### Problem to work on:
Which lines below contain "LIST"? Copy every one of them.

Start of Data for review

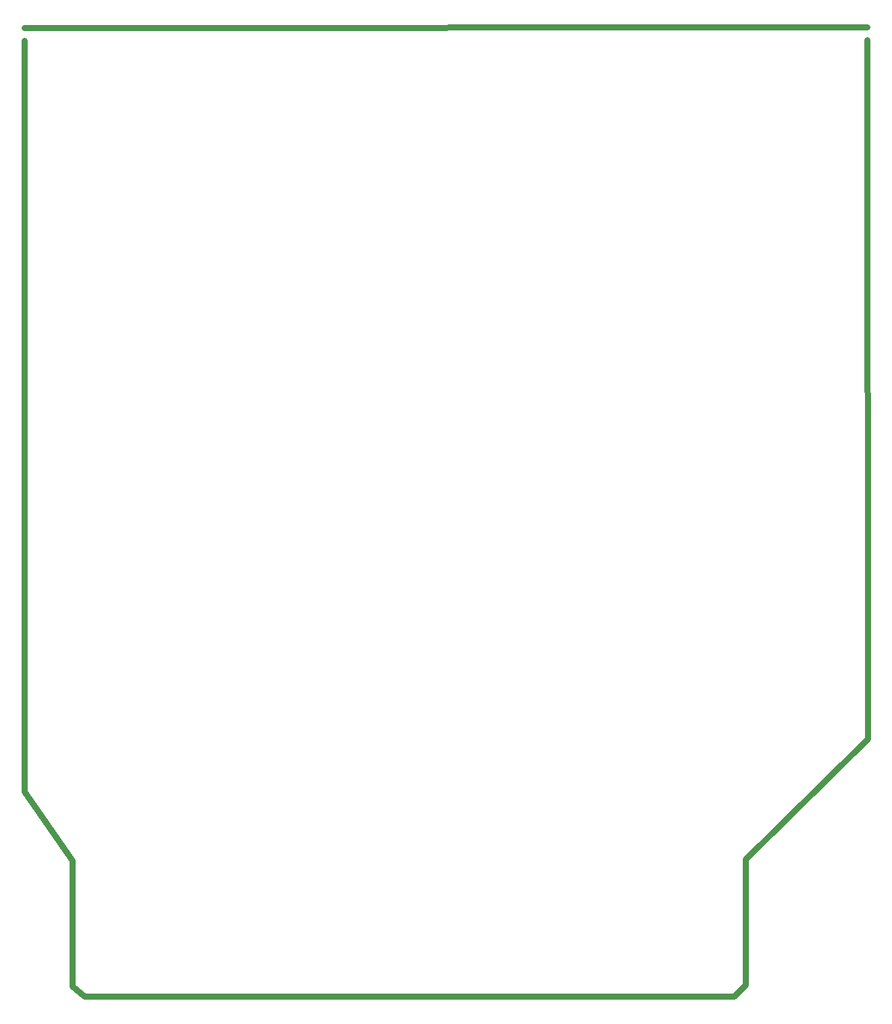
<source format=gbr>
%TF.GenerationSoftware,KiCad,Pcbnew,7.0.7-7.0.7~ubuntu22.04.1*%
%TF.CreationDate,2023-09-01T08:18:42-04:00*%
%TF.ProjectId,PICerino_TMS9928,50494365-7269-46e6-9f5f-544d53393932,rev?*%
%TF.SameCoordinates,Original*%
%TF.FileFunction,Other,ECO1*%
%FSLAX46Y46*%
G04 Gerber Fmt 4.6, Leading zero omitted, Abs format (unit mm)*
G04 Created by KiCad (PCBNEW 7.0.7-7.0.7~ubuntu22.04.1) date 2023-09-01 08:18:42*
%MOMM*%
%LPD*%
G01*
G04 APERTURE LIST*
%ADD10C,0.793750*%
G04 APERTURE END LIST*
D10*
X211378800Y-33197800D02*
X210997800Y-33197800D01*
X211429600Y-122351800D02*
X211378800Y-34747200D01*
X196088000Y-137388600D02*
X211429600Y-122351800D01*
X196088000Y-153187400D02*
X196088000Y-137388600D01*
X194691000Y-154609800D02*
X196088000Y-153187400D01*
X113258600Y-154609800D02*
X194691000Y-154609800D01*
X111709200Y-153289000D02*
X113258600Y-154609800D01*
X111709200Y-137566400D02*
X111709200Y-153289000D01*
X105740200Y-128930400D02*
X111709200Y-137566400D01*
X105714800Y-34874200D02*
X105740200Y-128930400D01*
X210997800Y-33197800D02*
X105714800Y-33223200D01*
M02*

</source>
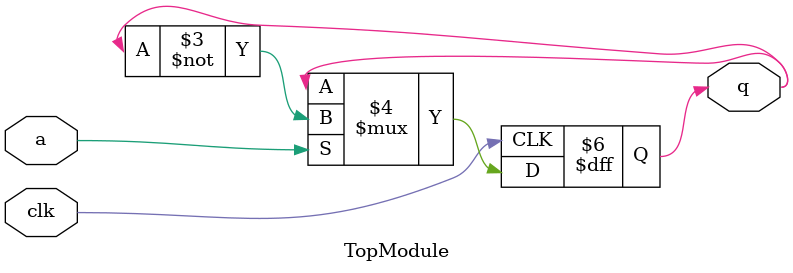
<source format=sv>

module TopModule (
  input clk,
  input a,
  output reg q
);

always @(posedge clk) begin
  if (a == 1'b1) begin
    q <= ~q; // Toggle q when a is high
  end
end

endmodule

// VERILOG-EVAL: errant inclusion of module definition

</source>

End of Data for review

### Your solution:
G04 APERTURE LIST*
G04 APERTURE END LIST*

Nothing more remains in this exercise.